(Saved entries)
####################

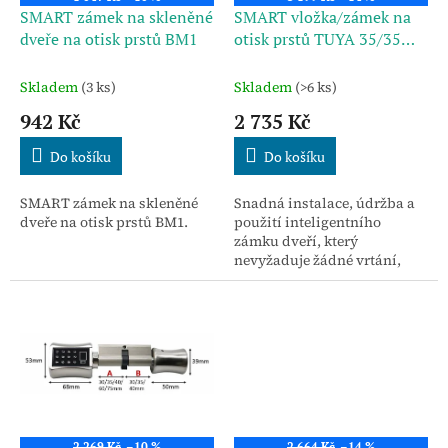
d
SMART zámek na skleněné
SMART vložka/zámek na
u
dveře na otisk prstů BM1
otisk prstů TUYA 35/35
k
C001D 70
t
Skladem
(3 ks)
Skladem
(>6 ks)
ů
942 Kč
2 735 Kč
Do košíku
Do košíku
SMART zámek na skleněné
Snadná instalace, údržba a
dveře na otisk prstů BM1.
použití inteligentního
zámku dveří, který
nevyžaduje žádné vrtání,
žádné elektroinstalace a
žádné tesařské práce.
2 269 Kč
–10 %
2 664 Kč
–14 %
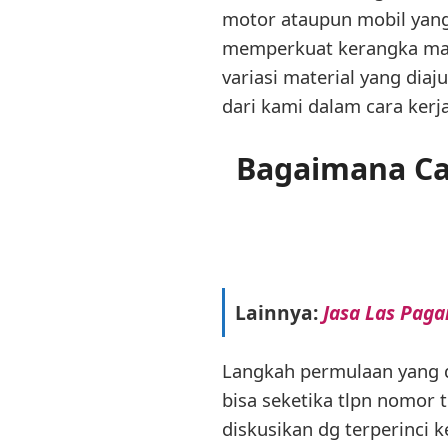
motor ataupun mobil ya
memperkuat kerangka maup
variasi material yang dia
dari kami dalam cara ker
Bagaimana Ca
Lainnya:
Jasa Las Paga
Langkah permulaan yang 
bisa seketika tlpn nomor t
diskusikan dg terperinci 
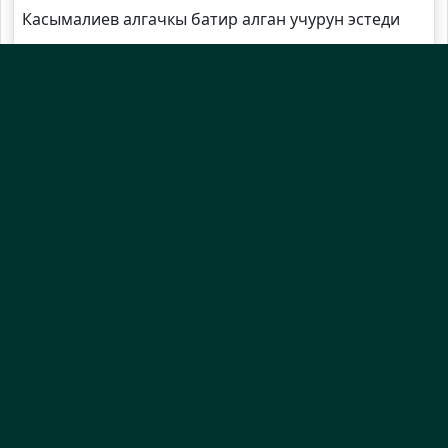
Касымалиев алгачкы батир алган учурун эстеди
Өлкөдө 1-октябрдан тарта пенсия көбөйөт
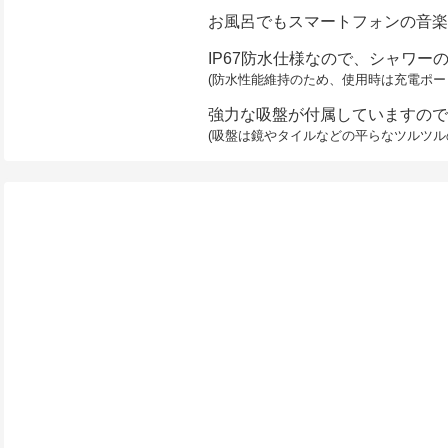
お風呂でもスマートフォンの音楽
IP67防水仕様なので、シャワ
(防水性能維持のため、使用時は充電ポー
強力な吸盤が付属していますので
(吸盤は鏡やタイルなどの平らなツルツ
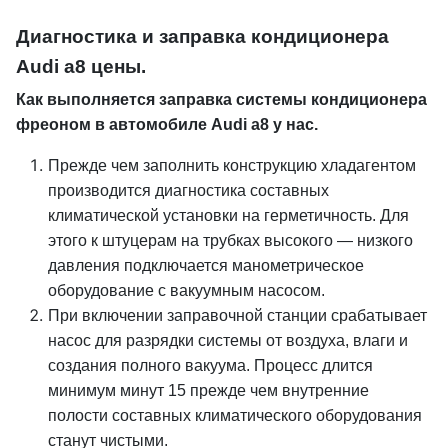
Диагностика и заправка кондиционера
Audi a8 цены.
Как выполняется заправка системы кондиционера
фреоном в автомобиле Audi a8 у нас.
Прежде чем заполнить конструкцию хладагентом
производится диагностика составных
климатической установки на герметичность.
Для
этого к штуцерам на трубках высокого — низкого
давления подключается манометрическое
оборудование с вакуумным насосом.
При включении заправочной станции срабатывает
насос для разрядки системы от воздуха, влаги и
создания полного вакуума.
Процесс длится
минимум минут 15 прежде чем внутренние
полости составных климатического оборудования
станут чистыми.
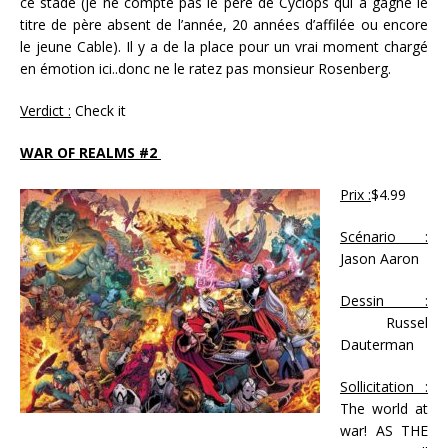
ce stade (je ne compte pas le père de Cyclops qui a gagné le
titre de père absent de l’année, 20 années d’affilée ou encore
le jeune Cable). Il y a de la place pour un vrai moment chargé
en émotion ici..donc ne le ratez pas monsieur Rosenberg.
Verdict :
Check it
WAR OF REALMS #2
Prix :
$4.99
Scénario :
Jason Aaron
Dessin :
Russel
Dauterman
Sollicitation :
The world at
war! AS THE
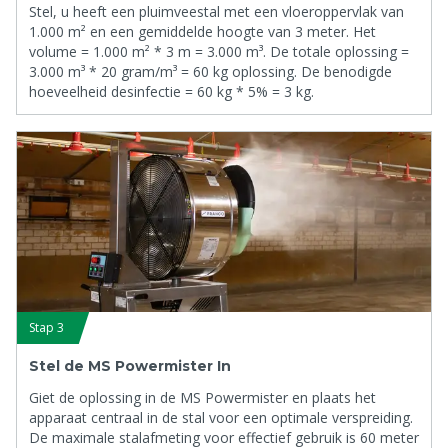
Stel, u heeft een pluimveestal met een vloeroppervlak van
1.000 m² en een gemiddelde hoogte van 3 meter. Het
volume = 1.000 m² * 3 m = 3.000 m³. De totale oplossing =
3.000 m³ * 20 gram/m³ = 60 kg oplossing. De benodigde
hoeveelheid desinfectie = 60 kg * 5% = 3 kg.
Stap 3
Stel de MS Powermister In
Giet de oplossing in de MS Powermister en plaats het
apparaat centraal in de stal voor een optimale verspreiding.
De maximale stalafmeting voor effectief gebruik is 60 meter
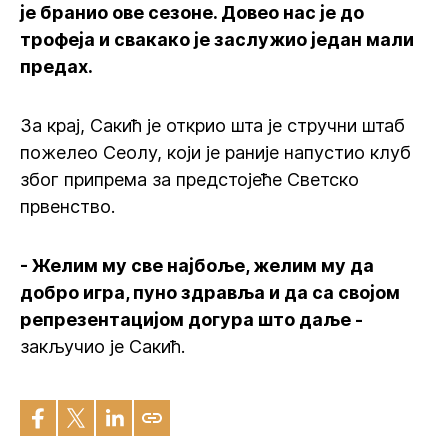
је бранио ове сезоне. Довео нас је до
трофеја и свакако је заслужио један мали
предах.
За крај, Сакић је открио шта је стручни штаб
пожелео Сеолу, који је раније напустио клуб
због припрема за предстојеће Светско
првенство.
- Желим му све најбоље, желим му да
добро игра, пуно здравља и да са својом
репрезентацијом догура што даље -
закључио је Сакић.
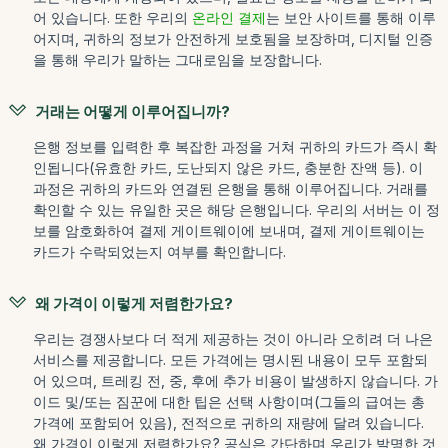
어 있습니다. 또한 우리의
온라인 결제
는 보안 사이트를 통해 이루
어지며, 귀하의 정보가 안전하게 보호됨을 보장하며, 디지털 인증
을 통해 우리가 말하는 그대로임을 보장합니다.
거래는 어떻게 이루어집니까?
은행 정보를 입력한 후 복잡한 과정을 거쳐 귀하의 카드가 즉시 확
인됩니다(유효한 카드, 도난되지 않은 카드, 충분한 잔액 등). 이
과정은 귀하의 카드와 연결된 은행을 통해 이루어집니다. 거래를
확인할 수 있는 유일한 곳은 해당 은행입니다. 우리의 서버는 이 정
보를 암호화하여 결제 게이트웨이에 보내며, 결제 게이트웨이는
카드가 수락되었는지 여부를 확인합니다.
왜 가격이 이렇게 저렴한가요?
우리는 경쟁사보다 더 적게 제공하는 것이 아니라 오히려 더 나은
서비스를 제공합니다. 모든 가격에는 명시된 내용이 모두 포함되
어 있으며, 트레킹 전, 중, 후에 추가 비용이 발생하지 않습니다. 가
이드 및/또는 짐꾼에 대한 팁은 선택 사항이며(그들의 급여는 총
가격에 포함되어 있음), 전적으로 귀하의 재량에 달려 있습니다.
왜 가격이 이렇게 저렴한가요? 공식은 간단하며 우리가 발명한 것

####################

About this exercise – Your task is to transcribe all of the records precisely, with no images included.

Response below –
d
SMART zámek na skleněné
SMART vložka/zámek na
u
dveře na otisk prstů BM1
otisk prstů TUYA 35/35
k
C001D 70
t
Skladem
(3 ks)
Skladem
(>6 ks)
ů
942 Kč
2 735 Kč
Do košíku
Do košíku
SMART zámek na skleněné
Snadná instalace, údržba a
dveře na otisk prstů BM1.
použití inteligentního
zámku dveří, který
nevyžaduje žádné vrtání,
žádné elektroinstalace a
žádné tesařské práce.
2 269 Kč
–10 %
2 664 Kč
–14 %
motor ataupun mobil ya
memperkuat kerangka maup
variasi material yang dia
dari kami dalam cara ker
Bagaimana Ca
Lainnya:
Jasa Las Paga
Langkah permulaan yang 
bisa seketika tlpn nomor t
diskusikan dg terperinci 
Касымалиев алгачкы батир алган учурун эстеди
Өлкөдө 1-октябрдан тарта пенсия көбөйөт
お風呂でもスマートフォンの音楽
IP67防水仕様なので、シャワ
(防水性能維持のため、使用時は充電ポー
強力な吸盤が付属していますので
(吸盤は鏡やタイルなどの平らなツルツ
Диагностика и заправка кондиционера
Audi a8 цены.
Как выполняется заправка системы кондиционера
фреоном в автомобиле Audi a8 у нас.
Прежде чем заполнить конструкцию хладагентом
производится диагностика составных
климатической установки на герметичность.
Для
этого к штуцерам на трубках высокого — низкого
давления подключается манометрическое
оборудование с вакуумным насосом.
При включении заправочной станции срабатывает
насос для разрядки системы от воздуха, влаги и
создания полного вакуума.
Процесс длится
минимум минут 15 прежде чем внутренние
полости составных климатического оборудования
станут чистыми.
ce stade (je ne compte pas le père de Cyclops qui a gagné le
titre de père absent de l’année, 20 années d’affilée ou encore
le jeune Cable). Il y a de la place pour un vrai moment chargé
en émotion ici..donc ne le ratez pas monsieur Rosenberg.
Verdict :
Check it
WAR OF REALMS #2
Prix :
$4.99
Scénario :
Jason Aaron
Dessin :
Russel
Dauterman
Sollicitation :
The world at
war! AS THE
Stel, u heeft een pluimveestal met een vloeroppervlak van
1.000 m² en een gemiddelde hoogte van 3 meter. Het
volume = 1.000 m² * 3 m = 3.000 m³. De totale oplossing =
3.000 m³ * 20 gram/m³ = 60 kg oplossing. De benodigde
hoeveelheid desinfectie = 60 kg * 5% = 3 kg.
Stap 3
Stel de MS Powermister In
Giet de oplossing in de MS Powermister en plaats het
apparaat centraal in de stal voor een optimale verspreiding.
De maximale stalafmeting voor effectief gebruik is 60 meter
је бранио ове сезоне. Довео нас је до
трофеја и свакако је заслужио један мали
предах.
За крај, Сакић је открио шта је стручни штаб
пожелео Сеолу, који је раније напустио клуб
због припрема за предстојеће Светско
првенство.
- Желим му све најбоље, желим му да
добро игра, пуно здравља и да са својом
репрезентацијом догура што даље -
закључио је Сакић.
어 있습니다. 또한 우리의
온라인 결제
는 보안 사이트를 통해 이루
어지며, 귀하의 정보가 안전하게 보호됨을 보장하며, 디지털 인증
을 통해 우리가 말하는 그대로임을 보장합니다.
거래는 어떻게 이루어집니까?
은행 정보를 입력한 후 복잡한 과정을 거쳐 귀하의 카드가 즉시 확
인됩니다(유효한 카드, 도난되지 않은 카드, 충분한 잔액 등). 이
과정은 귀하의 카드와 연결된 은행을 통해 이루어집니다. 거래를
확인할 수 있는 유일한 곳은 해당 은행입니다. 우리의 서버는 이 정
보를 암호화하여 결제 게이트웨이에 보내며, 결제 게이트웨이는
카드가 수락되었는지 여부를 확인합니다.
왜 가격이 이렇게 저렴한가요?
우리는 경쟁사보다 더 적게 제공하는 것이 아니라 오히려 더 나은
서비스를 제공합니다. 모든 가격에는 명시된 내용이 모두 포함되
어 있으며, 트레킹 전, 중, 후에 추가 비용이 발생하지 않습니다. 가
이드 및/또는 짐꾼에 대한 팁은 선택 사항이며(그들의 급여는 총
가격에 포함되어 있음), 전적으로 귀하의 재량에 달려 있습니다.
왜 가격이 이렇게 저렴한가요? 공식은 간단하며 우리가 발명한 것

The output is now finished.